Simphiwe Zwide – MSF Treatment For TB in South Africa. Photo by Sydelle Willow Smith.

“There is no question we should be offering people the best options we have for more effective and less toxic treatment, but progress on this agenda has to date been slow in most countries. South Africa has taken a positive step towards ensuring that no one with DR-TB should be denied access to this drug,” says Reuter.

While hurdles to implementation remain—health facilities must be supported in developing the capacity to use bedaquiline and other new drugs, and manufacturers must reduce the prices they charge in South Africa and globally—South Africa’s bold announcement on bedaquiline comes at a critical time. Worldwide, more than half a million people are infected with MDR-TB every year, but extremely few who could have benefited had access to newer TB drugs such as bedaquiline.

Photo: Sydelle WIllow Smith

Other countries and the formulators of WHO guidance on the use of DR-TB medicines can and should follow South Africa’s progressive example and commit to replacing the injectable and expanding access globally to effective new medicines, including bedaquiline.

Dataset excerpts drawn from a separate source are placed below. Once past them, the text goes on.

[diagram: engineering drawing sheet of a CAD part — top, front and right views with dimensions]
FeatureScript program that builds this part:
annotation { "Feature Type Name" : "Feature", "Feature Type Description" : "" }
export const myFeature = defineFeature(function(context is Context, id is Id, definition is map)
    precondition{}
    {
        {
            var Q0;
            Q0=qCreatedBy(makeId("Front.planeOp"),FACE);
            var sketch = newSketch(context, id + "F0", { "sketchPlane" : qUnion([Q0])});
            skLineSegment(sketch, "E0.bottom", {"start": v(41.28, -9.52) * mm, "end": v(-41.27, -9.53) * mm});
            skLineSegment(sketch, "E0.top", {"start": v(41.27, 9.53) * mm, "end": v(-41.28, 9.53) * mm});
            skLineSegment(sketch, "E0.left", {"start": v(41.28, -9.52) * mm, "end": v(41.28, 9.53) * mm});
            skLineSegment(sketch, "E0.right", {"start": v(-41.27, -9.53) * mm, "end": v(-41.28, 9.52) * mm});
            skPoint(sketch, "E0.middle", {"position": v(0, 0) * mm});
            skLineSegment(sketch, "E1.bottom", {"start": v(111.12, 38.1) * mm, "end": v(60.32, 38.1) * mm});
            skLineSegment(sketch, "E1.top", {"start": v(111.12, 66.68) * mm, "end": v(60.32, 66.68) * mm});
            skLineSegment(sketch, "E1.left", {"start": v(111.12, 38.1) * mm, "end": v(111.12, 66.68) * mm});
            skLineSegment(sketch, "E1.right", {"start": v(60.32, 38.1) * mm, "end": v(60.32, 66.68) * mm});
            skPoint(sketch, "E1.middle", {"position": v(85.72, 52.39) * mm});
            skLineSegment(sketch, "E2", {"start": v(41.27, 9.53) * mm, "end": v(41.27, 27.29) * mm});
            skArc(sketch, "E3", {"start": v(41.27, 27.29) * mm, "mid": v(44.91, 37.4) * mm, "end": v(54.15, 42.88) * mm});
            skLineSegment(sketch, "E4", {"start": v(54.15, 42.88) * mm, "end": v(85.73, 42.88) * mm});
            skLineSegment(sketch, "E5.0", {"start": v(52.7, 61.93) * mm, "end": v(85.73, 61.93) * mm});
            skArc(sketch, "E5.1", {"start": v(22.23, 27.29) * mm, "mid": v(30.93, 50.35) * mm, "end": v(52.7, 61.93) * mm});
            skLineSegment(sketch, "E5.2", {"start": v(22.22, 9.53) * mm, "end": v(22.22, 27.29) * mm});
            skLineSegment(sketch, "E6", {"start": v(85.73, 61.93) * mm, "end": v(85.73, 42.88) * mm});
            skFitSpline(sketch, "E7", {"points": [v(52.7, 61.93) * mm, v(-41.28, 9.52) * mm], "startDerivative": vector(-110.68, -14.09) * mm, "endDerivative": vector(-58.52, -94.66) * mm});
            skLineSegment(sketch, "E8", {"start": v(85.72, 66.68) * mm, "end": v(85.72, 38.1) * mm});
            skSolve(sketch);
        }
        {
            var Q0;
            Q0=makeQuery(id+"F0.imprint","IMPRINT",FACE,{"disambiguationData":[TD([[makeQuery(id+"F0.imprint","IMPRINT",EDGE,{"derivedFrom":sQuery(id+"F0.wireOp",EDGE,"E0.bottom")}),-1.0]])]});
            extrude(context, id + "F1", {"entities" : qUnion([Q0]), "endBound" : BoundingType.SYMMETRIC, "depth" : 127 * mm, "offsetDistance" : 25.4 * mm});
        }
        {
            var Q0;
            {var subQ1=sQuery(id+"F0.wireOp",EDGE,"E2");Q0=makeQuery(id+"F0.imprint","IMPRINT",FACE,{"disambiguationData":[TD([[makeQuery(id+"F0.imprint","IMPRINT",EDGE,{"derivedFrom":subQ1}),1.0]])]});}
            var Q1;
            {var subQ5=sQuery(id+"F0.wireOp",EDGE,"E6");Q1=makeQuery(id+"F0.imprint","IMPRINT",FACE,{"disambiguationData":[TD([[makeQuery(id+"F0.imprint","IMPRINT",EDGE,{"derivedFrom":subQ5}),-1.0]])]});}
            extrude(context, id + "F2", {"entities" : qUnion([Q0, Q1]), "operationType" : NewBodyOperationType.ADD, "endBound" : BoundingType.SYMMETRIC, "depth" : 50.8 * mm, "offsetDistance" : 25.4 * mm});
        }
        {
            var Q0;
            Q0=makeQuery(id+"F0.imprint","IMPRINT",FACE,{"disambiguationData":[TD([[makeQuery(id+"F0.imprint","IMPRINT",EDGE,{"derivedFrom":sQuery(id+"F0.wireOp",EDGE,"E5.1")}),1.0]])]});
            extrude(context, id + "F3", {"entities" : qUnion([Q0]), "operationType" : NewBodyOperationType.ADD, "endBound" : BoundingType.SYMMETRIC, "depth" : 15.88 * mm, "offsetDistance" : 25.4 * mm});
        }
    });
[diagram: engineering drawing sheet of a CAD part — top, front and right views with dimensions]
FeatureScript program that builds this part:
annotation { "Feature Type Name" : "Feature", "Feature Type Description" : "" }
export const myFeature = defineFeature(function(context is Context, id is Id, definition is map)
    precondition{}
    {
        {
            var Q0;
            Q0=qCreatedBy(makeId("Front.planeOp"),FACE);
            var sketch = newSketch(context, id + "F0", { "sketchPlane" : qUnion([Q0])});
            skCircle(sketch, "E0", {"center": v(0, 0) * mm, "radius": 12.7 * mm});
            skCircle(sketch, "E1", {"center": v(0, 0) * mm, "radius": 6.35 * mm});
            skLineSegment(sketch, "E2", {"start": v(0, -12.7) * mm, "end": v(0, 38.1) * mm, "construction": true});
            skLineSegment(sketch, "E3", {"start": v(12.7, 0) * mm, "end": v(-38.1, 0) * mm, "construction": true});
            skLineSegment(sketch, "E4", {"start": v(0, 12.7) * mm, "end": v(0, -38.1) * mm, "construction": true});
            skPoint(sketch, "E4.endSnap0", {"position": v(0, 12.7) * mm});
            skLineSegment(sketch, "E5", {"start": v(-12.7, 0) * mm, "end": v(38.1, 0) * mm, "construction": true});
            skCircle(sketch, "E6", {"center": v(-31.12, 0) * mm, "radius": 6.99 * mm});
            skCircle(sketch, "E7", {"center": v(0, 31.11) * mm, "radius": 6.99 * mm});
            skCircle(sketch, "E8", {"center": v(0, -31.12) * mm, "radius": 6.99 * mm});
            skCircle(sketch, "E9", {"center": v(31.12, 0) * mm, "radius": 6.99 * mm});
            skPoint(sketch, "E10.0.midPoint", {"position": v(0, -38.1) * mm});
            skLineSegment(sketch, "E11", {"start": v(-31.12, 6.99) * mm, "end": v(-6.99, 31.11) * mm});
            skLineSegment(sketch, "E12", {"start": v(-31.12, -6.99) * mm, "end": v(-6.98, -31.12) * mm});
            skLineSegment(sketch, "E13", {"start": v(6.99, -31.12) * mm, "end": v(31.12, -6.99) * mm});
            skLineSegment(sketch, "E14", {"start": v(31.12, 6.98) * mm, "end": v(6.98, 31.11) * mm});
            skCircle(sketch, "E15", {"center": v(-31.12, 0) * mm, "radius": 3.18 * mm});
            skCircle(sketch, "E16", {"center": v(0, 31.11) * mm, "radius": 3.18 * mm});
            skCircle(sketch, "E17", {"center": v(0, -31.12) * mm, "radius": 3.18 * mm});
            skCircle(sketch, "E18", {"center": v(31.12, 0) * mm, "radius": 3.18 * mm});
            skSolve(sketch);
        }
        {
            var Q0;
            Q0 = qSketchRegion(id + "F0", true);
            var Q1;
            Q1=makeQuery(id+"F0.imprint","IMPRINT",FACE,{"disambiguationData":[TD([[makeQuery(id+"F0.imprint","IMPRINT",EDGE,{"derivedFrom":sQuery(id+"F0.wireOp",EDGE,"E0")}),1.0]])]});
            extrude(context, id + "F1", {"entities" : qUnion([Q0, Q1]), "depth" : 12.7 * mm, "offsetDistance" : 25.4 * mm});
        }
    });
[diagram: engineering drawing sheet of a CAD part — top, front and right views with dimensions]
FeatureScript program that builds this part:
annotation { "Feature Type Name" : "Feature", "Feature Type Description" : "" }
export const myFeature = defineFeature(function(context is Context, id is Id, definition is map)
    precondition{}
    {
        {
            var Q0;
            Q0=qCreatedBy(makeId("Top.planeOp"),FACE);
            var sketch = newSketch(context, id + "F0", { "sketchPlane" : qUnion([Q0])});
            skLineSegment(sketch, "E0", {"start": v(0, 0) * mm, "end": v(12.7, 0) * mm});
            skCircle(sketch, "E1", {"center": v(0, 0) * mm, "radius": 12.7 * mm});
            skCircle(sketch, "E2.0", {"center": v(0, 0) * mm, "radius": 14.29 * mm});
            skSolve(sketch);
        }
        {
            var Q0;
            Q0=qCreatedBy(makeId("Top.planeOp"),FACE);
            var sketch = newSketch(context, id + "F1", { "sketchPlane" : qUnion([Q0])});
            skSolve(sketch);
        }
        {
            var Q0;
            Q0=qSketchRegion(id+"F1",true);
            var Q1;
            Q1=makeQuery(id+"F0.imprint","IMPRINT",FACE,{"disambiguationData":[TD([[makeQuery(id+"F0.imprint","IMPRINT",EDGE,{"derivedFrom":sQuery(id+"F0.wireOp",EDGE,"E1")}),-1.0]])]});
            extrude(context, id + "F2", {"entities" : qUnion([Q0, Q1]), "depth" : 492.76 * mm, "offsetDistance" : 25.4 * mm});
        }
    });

As countries prepare to meet in New York this September at the first United Nations High-Level Meeting on TB, it is critical that South Africa send the highest level delegation possible, including the President, Deputy President, Minister of Health, and civil society members, to encourage other delegates to take decisive action on DR-TB treatment, and set clear targets and financial commitments for addressing the broader TB epidemic.

For more information contact Sean Christie, 073 215 5342

MSF treatment of DR-TB and XDR-TB in South Africa

MSF supports access to new and re-purposed drugs for strengthening DR-TB treatment regimens in Khayelitsha, Western Cape (since 2007) and in Eshowe & Mbongolwane, KwaZulu-Natal (since 2017). The provision of new drugs such as bedaquiline and delamanid goes hand in hand with the decentralization of DR-TB care to the primary healthcare level, so that treatment initiation and access to drugs and patient support can occur closer to the communities where DR-TB patients live.